== Entries provided ==
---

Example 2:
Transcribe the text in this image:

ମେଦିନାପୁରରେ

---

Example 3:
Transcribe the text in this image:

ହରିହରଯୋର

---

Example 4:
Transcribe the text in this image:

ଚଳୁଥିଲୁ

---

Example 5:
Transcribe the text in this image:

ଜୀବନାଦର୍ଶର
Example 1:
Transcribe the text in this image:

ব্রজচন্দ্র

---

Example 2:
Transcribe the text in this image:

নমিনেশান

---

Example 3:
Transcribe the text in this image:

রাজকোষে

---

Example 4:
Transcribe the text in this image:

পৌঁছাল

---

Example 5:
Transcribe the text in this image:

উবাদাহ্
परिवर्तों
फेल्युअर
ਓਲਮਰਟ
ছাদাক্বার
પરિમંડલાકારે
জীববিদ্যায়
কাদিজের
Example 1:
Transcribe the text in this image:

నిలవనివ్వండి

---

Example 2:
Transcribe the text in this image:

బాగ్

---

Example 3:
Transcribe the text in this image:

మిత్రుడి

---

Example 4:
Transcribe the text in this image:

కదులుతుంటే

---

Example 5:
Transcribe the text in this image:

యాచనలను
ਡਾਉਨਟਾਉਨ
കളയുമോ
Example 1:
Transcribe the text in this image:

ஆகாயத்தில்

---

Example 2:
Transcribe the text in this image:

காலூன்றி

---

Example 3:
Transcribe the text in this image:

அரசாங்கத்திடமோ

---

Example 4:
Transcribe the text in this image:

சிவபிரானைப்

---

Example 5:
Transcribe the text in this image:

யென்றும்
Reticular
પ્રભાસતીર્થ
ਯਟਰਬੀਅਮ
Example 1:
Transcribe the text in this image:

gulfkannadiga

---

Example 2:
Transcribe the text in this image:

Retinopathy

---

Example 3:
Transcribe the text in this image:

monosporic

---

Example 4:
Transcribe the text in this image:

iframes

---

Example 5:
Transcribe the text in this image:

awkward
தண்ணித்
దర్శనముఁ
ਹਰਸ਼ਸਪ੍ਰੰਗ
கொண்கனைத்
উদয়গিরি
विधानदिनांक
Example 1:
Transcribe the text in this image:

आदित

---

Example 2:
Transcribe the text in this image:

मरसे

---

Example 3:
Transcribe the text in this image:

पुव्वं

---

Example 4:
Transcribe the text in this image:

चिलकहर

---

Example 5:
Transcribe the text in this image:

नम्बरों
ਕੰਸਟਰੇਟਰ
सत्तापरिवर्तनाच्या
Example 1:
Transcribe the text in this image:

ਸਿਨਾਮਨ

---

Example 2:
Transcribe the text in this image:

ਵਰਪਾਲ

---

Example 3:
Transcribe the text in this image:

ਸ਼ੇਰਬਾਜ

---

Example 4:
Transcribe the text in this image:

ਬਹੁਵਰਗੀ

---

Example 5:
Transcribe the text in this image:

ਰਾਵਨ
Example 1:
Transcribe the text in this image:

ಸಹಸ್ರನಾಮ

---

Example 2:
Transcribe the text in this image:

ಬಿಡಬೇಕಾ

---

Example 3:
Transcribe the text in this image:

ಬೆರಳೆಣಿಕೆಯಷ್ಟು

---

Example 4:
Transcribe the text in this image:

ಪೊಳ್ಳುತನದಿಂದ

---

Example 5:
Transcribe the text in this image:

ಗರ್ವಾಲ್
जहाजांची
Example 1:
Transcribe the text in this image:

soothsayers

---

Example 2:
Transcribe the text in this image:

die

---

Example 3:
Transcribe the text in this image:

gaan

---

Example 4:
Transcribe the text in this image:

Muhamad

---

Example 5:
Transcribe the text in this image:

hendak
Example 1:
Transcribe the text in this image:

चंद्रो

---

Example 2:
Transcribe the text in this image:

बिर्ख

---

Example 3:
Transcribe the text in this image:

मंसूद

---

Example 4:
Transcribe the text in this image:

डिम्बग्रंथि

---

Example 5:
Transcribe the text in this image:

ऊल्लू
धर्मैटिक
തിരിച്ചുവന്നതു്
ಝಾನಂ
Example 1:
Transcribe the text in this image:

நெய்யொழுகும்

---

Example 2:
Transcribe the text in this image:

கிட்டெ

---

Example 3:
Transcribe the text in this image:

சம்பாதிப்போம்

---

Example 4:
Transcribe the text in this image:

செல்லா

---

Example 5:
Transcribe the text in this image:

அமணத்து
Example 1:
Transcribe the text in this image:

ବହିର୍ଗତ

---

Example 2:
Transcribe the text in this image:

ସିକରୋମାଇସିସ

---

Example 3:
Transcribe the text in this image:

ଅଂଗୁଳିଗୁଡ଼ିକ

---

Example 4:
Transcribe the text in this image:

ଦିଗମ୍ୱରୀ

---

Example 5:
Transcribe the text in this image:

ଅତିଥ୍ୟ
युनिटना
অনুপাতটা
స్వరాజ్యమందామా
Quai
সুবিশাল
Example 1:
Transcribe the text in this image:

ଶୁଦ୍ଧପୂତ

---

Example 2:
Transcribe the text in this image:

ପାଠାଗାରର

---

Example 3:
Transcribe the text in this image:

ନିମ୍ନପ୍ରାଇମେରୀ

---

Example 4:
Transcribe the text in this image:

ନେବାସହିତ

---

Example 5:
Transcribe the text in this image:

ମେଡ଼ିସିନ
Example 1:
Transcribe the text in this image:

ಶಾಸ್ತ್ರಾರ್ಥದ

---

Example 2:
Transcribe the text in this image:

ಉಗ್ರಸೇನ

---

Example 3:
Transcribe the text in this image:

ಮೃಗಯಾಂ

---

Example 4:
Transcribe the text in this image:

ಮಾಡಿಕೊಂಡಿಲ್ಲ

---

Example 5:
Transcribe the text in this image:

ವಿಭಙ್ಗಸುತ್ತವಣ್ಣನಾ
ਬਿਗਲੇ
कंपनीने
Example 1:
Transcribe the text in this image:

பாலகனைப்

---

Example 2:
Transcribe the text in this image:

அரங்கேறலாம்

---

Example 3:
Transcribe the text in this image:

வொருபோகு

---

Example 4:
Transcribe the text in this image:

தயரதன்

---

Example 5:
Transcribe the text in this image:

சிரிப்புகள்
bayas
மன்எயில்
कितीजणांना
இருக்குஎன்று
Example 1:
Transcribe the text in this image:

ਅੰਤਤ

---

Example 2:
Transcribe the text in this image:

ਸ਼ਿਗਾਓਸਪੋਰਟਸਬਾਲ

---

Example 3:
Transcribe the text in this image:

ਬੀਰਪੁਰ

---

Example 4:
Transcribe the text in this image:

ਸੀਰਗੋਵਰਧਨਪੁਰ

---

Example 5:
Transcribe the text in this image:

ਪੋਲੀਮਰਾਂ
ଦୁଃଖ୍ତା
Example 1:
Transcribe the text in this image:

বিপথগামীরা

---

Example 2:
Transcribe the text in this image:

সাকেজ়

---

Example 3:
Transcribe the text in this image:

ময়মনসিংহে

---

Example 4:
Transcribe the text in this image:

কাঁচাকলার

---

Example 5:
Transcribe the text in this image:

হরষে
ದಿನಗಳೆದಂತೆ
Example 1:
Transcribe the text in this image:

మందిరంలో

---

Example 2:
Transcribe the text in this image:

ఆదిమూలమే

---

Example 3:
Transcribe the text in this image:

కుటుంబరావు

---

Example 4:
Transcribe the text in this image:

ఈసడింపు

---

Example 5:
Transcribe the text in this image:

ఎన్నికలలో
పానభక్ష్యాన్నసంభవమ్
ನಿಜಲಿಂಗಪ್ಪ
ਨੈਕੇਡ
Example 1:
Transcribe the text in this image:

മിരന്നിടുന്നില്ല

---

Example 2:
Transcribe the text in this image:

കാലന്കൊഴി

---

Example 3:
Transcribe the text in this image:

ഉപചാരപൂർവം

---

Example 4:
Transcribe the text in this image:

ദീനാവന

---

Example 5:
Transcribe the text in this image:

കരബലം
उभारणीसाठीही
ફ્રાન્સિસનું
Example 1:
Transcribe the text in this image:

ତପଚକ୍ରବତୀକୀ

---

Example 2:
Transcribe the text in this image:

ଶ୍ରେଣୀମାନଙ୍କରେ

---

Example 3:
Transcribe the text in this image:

== What needs to be done ==
Swap "Transcribe" for "Write out" in the listing, starting from its first line and continuing up to and including the line containing "அரசாங்கத்திடமோ". Give only those lines and leave everything else unchanged.

== Answer to this problem ==
---

Example 2:
Write out the text in this image:

ମେଦିନାପୁରରେ

---

Example 3:
Write out the text in this image:

ହରିହରଯୋର

---

Example 4:
Write out the text in this image:

ଚଳୁଥିଲୁ

---

Example 5:
Write out the text in this image:

ଜୀବନାଦର୍ଶର
Example 1:
Write out the text in this image:

ব্রজচন্দ্র

---

Example 2:
Write out the text in this image:

নমিনেশান

---

Example 3:
Write out the text in this image:

রাজকোষে

---

Example 4:
Write out the text in this image:

পৌঁছাল

---

Example 5:
Write out the text in this image:

উবাদাহ্
परिवर्तों
फेल्युअर
ਓਲਮਰਟ
ছাদাক্বার
પરિમંડલાકારે
জীববিদ্যায়
কাদিজের
Example 1:
Write out the text in this image:

నిలవనివ్వండి

---

Example 2:
Write out the text in this image:

బాగ్

---

Example 3:
Write out the text in this image:

మిత్రుడి

---

Example 4:
Write out the text in this image:

కదులుతుంటే

---

Example 5:
Write out the text in this image:

యాచనలను
ਡਾਉਨਟਾਉਨ
കളയുമോ
Example 1:
Write out the text in this image:

ஆகாயத்தில்

---

Example 2:
Write out the text in this image:

காலூன்றி

---

Example 3:
Write out the text in this image:

அரசாங்கத்திடமோ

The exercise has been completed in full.